Baroness Thatcher was inarguably a towering figure of the 20th Century and her legacy will be debated fiercely elsewhere on the internet. But here on the Dabbler, we just want to pay tribute to her radioactive allure…
I never thought I’d say this – let alone write it down somewhere public – but that Mrs Thatcher was actually a bit of a looker in her younger days, wasn’t she? The photo above, from The Guardian of all places, I think proves my point.
A spotty teenager for most of the ‘80s, her allure entirely escaped me. It’s easy to assume that imagining yourself fancying her back in the day is simply a sign one’s getting old; a bit like the policemen getting younger. But not necessarily – others saw her charms quite clearly, and not just that dirty old shocker, Alan Clarke (Diaries, passim).
Hugo Young, in his superb biography One of Us, discusses how her sex influenced perceptions of her as Prime Minister and quotes from a couple of French sources: they describe her in lyrical, almost moon-struck, terms. One newspaper was particularly infatuated by the mystery of her sex…
Le Quotidien de Paris…permitted itself to speak of this political leader in terms it could not have begun to employ about a man, even one it admired to distraction. Mrs Thatcher, it said, should not be called the Iron Lady, ‘for that metal is too vile, too obscure’. She was, instead, ‘a woman of uranium, with peculiar irradiations. Compared to her, how leaden appear most of our leaders, opaque masses of flesh, austere fortresses without windows, save for the loopholes of deceit and the skylights of hidden pride. Power corrupts a man but liberates a woman and reveals her for what she is.’
Good that, isn’t it? Mind you, being radioactive is less likely to be reckoned a good thing nowadays, even in France.

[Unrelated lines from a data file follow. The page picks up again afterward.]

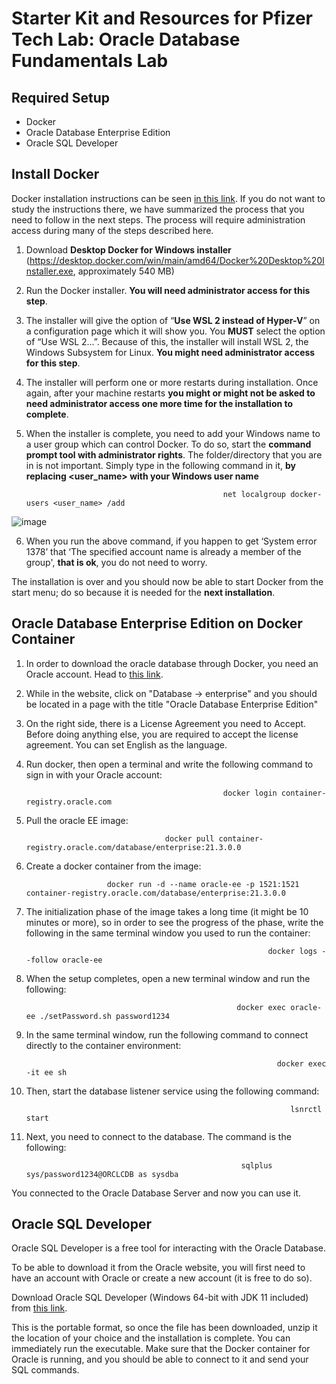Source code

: # Starter Kit and Resources for Pfizer Tech Lab: Oracle Database Fundamentals Lab

## Required Setup

- Docker
- Oracle Database Enterprise Edition
- Oracle SQL Developer

## Install Docker

Docker installation instructions can be seen [in this link](https://docs.docker.com/desktop/install/windows-install/). If you do not want to study the instructions there, we have summarized the process that you need to follow in the next steps. The process will require administration access during many of the steps described here.

  1.	Download **Desktop Docker for Windows installer** (https://desktop.docker.com/win/main/amd64/Docker%20Desktop%20Installer.exe, approximately 540 MB)

  2.	Run the Docker installer. **You will need administrator access for this step**.

  3.	The installer will give the option of “**Use WSL 2 instead of Hyper-V**” on a configuration page which it will show you. You **MUST** select the option of “Use WSL 2…”.  Because of this, the installer will install WSL 2, the Windows Subsystem for Linux. **You might need administrator access for this step**.

  4.	The installer will perform one or more restarts during installation. Once again, after your machine restarts **you might or might not be asked to need administrator access one more time for the installation to complete**.

  5.	When the installer is complete, you need to add your Windows name to a user group which can control Docker. To do so, start the **command prompt tool with administrator rights**. The folder/directory that you are in is not important. Simply type in the following command in it, **by replacing <user_name> with your Windows user name**
 
                                                        net localgroup docker-users <user_name> /add
                                                        
  ![image](https://user-images.githubusercontent.com/92853201/191688879-960e1b84-9bcd-41e7-aea1-514ecf81a5a6.png)

  6.	When you run the above command, if you happen to get ‘System error 1378’ that ‘The specified account name is already a member of the group', **that is ok**, you do not need to worry.

The installation is over and you should now be able to start Docker from the start menu; do so because it is needed for the **next installation**.

## Oracle Database Enterprise Edition on Docker Container

1.    In order to download the oracle database through Docker, you need an Oracle account. Head to [this link](https://container-registry.oracle.com/ords/f?p=113:10).

2.    While in the website, click on "Database -> enterprise" and you should be located in a page with the title "Oracle Database Enterprise Edition"

3.    On the right side, there is a License Agreement you need to Accept. Before doing anything else, you are required to accept the license agreement. You can set English as the language.
   
4.    Run docker, then open a terminal and write the following command to sign in with your Oracle account:


                                                      docker login container-registry.oracle.com

5.    Pull the oracle EE image:


                                         docker pull container-registry.oracle.com/database/enterprise:21.3.0.0

6.    Create a docker container from the image:


                            docker run -d --name oracle-ee -p 1521:1521 container-registry.oracle.com/database/enterprise:21.3.0.0

7.    The initialization phase of the image takes a long time (it might be 10 minutes or more), so in order to see the progress of the phase, write the following in the same terminal window you used to run the container:


                                                                docker logs --follow oracle-ee

8.    When the setup completes, open a new terminal window and run the following:


                                                         docker exec oracle-ee ./setPassword.sh password1234

9.    In the same terminal window, run the following command to connect directly to the container environment:


                                                                  docker exec -it ee sh

10.   Then, start the database listener service using the following command:


                                                                     lsnrctl start

11.   Next, you need to connect to the database. The command  is the following:


                                                          sqlplus sys/password1234@ORCLCDB as sysdba

You connected to the Oracle Database Server and now you can use it.

## Oracle SQL Developer

Oracle SQL Developer is a free tool for interacting with the Oracle Database. 

To be able to download it from the Oracle website, you will first need to have an account with Oracle or create a new account (it is free to do so). 

Download Oracle SQL Developer (Windows 64-bit with JDK 11 included) from [this link](https://www.oracle.com/database/sqldeveloper/technologies/download/). 

This is the portable format, so once the file has been downloaded, unzip it the location of your choice and the installation is complete. You can immediately run the executable. Make sure that the Docker container for Oracle is running, and you should be able to connect to it and send your SQL commands.
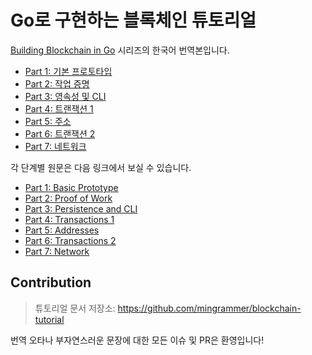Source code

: # Go로 구현하는 블록체인 튜토리얼

[Building Blockchain in Go](https://jeiwan.cc/posts/building-blockchain-in-go-part-1/) 시리즈의 한국어 번역본입니다.

* [Part 1: 기본 프로토타입](/basic-protytpe)
* [Part 2: 작업 증명](/proof-of-work)
* [Part 3: 영속성 및 CLI](/persistence-and-cli)
* [Part 4: 트랜잭션 1](/transactions1)
* [Part 5: 주소](/addresses)
* [Part 6: 트랜잭션 2](/transactions2)
* [Part 7: 네트워크](/network)

각 단계별 원문은 다음 링크에서 보실 수 있습니다.

* [Part 1: Basic Prototype](https://jeiwan.cc/posts/building-blockchain-in-go-part-1/)
* [Part 2: Proof of Work](https://jeiwan.cc/posts/building-blockchain-in-go-part-2/)
* [Part 3: Persistence and CLI](https://jeiwan.cc/posts/building-blockchain-in-go-part-3/)
* [Part 4: Transactions 1](https://jeiwan.cc/posts/building-blockchain-in-go-part-4/)
* [Part 5: Addresses](https://jeiwan.cc/posts/building-blockchain-in-go-part-5/)
* [Part 6: Transactions 2](https://jeiwan.cc/posts/building-blockchain-in-go-part-6/)
* [Part 7: Network](https://jeiwan.cc/posts/building-blockchain-in-go-part-7/)

## Contribution

> 튜토리얼 문서 저장소: https://github.com/mingrammer/blockchain-tutorial

번역 오타나 부자연스러운 문장에 대한 모든 이슈 및 PR은 환영입니다!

Of course, one would expect the French to have perceived her in such sexually mythic terms. Apart from sex being one of their special subjects, they wouldn’t have been distracted by the British obsession with social class. That is, their view was not prejudiced by what a rather frenzied Jonathan Miller once described as her ‘odious suburban gentility’.
Then there’s Mitterand’s notorious comment that she had ‘the eyes of Caligula and the lips of Marilyn Monroe’ (eyes of Caligula? Sensuously cruel, I suppose).
I think as time goes by we’ll appreciate more and more the very real strangeness of Margaret Thatcher: not just her historical but also her personal uniqueness; in a word, her charisma. Rather like uranium, her peculiar radiations will persist. It may be that in the long run only Boudicca and Elizabeth I are comparable figures.
If so, one would expect there to be an historical and literary interest in her long after all her twentieth century contemporaries – with the exception of Churchill – have been forgotten. I say literary for, as with the Icenian and Virgin Queens, the novelists and playwrights should have as much to say as the historians, Alan Hollingsworth’s The Line of Beauty being one of the first notable efforts in this direction. And I don’t believe this is a partisan comment in any way: rather like one of Shakespeare’s protagonists, loving or loathing her is really beside the point.